I love carbs. Potatoes, pasta, rice. You name a carb, I love it.
I also love finding new ways to eat carbs. I get that sauce isn’t a new way to eat pasta, but inventing new sauces is like a hobby for me. Ultra-specific, I know.
Usually, the sauces I make are savory and spicy. But when I got an adorable jar of honey from Catskill Provisions, (along with some honey infused whiskey) I thought, “Why shouldn’t pasta sauce be sweet?” Then I was reminded of the movie Elf when Will Ferrell pours maple syrup over the family’s spaghetti. Okay, so a totally sweet sauce is probably not the best idea. But maybe spicy and sweet?
And so my Spicy Sweet Sausage Spaghetti Sauce recipe was born.
Here’s how I made it, but if you want to substitute some ingredients to make it vegetarian (or to avoid a vegetable you hate), that’s cool too. As a reminder, I usually make enough food for two… or maybe three people if you have a little more self control than me. Whatever.
First, get your pasta water boiling. Pro tip: put the salt and oil in the water while it’s still cold. For unknown science reasons, this seems to make for better pasta. I used linguini, but you could use tagliatelle or conchiglie or farfalle. Farfalle is my fave; the little bow ties are so cute!
Anyway, in a small bowl– I’m talking like, tiny, here– I mixed two spoon-fulls of honey with enough balsamic vinegar to make the honey liquid enough to pour. Please get your honey from a company that takes good care of their bees! I used Catskill Provisions’ raw wildflower fall honey because they are socially conscious and environmentally friendly, and Kim approved.
With the pan warming up, I cut up half a package of kielbasa into half circles. You could substitute this sausage for some vegetarian sausage if that’s your thing.
I put the sausage in the warm pan without any oil, because there’s plenty of fats in the meat already. Then, I poured the honey/balsamic mixture over the sausage. In addition to making the honey a little more viscous, the balsamic caramelizes the outside of the meat just a tiny bit.
When most of the liquid is absorbed by the sausage, add chili flakes (or real chili peppers!) to the pan. I ordinarily would use chopped chili peppers in my spicy food, but we’re moving soon, and we have a huge container of chili flakes to use up before then. Also, it’s really just more convenient.

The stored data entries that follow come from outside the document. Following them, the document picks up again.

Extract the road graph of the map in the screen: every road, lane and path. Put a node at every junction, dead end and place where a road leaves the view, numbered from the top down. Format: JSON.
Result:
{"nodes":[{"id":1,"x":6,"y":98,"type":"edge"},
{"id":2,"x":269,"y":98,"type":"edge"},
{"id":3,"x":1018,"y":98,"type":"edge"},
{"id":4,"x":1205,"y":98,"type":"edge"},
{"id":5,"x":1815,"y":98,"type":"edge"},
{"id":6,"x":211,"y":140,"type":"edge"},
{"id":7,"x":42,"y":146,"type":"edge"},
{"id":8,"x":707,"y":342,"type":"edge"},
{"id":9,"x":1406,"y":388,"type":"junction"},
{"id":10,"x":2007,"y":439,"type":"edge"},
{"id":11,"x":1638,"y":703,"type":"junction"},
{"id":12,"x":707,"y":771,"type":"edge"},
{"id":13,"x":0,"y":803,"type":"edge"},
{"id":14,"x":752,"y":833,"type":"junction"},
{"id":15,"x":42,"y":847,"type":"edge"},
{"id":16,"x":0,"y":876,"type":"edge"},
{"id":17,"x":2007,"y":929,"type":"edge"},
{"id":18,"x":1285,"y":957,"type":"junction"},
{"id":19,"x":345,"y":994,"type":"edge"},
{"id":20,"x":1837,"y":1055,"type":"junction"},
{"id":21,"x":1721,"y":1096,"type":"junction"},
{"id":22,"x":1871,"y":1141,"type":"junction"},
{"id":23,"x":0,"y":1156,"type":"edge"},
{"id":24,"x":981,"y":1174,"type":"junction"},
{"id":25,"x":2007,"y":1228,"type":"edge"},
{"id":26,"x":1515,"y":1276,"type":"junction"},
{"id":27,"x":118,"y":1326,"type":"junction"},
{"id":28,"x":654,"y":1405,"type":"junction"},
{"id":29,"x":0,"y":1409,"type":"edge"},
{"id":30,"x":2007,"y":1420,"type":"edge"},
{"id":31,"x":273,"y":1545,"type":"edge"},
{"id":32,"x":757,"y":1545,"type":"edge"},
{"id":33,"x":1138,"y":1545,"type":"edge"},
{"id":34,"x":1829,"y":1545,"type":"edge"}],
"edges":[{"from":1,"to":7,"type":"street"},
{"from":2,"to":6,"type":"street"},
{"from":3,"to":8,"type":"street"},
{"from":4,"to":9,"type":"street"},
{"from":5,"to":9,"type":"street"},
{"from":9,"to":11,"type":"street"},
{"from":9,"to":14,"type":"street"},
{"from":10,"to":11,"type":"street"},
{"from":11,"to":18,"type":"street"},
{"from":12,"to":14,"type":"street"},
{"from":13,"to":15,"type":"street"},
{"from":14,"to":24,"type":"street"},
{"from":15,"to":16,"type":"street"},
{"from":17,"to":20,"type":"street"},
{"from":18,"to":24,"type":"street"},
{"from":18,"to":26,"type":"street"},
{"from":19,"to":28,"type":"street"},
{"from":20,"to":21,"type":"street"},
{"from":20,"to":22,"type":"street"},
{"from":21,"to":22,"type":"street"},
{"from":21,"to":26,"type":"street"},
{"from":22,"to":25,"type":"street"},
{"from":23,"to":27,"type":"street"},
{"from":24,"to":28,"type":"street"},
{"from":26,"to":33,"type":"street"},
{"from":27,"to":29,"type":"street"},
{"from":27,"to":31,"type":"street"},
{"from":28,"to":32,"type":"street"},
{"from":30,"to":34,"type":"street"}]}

Now is where you get to dictate the recipe– the vegetables. I put in mushrooms and green onions and more chili flakes. I told you this was going to be spicy! If you don’t like these ingredients or don’t have them in your fridge, here are some other suggestions: zucchini, eggplant, regular onions, bell peppers, carrots, olives, spinach, artichokes, cauliflower… I guess you could add broccoli, but why would you want to? It’s my veggie nemesis. Basically, just use the veggies you want. Don’t ruin your sauce with a vegetable you don’t like. Looking at you broccoli.
Once your chosen veggies are mostly cooked, add the diced tomatoes. Use one big, fat tomato or two medium ones. Cover and let it stew until there’s some liquid from the tomatoes, but not so much that it’s watery, ya know? Unless you like your sauce to be really juicy. Not judging.
Though, I will judge you if you cook your pasta into a gooey mush. That’s a serious crime. So, go check on your pasta, and if its al dente, drain it! Another pro tip: if you leave the pasta in the pan while you wait for the sauce to be done, it will get all stuck together. Don’t do that– either plate it or leave it in the colander. And for Pete’s sake, don’t rinse your pasta after it’s cooked. That’s another no-no.
Alright, so the food should be done. Pasta + Spicy Sweet Sausage Spaghetti Sauce = happiness. The sweet and spicy dichotomy of the sauce really brings out interesting flavors. The honey I used was particularly smoky, so that added a whole other delicious dimension.
Who are we kidding, pasta = happiness. Please let me know if you try this recipe! I want to hear what you think. Happy carb-eating!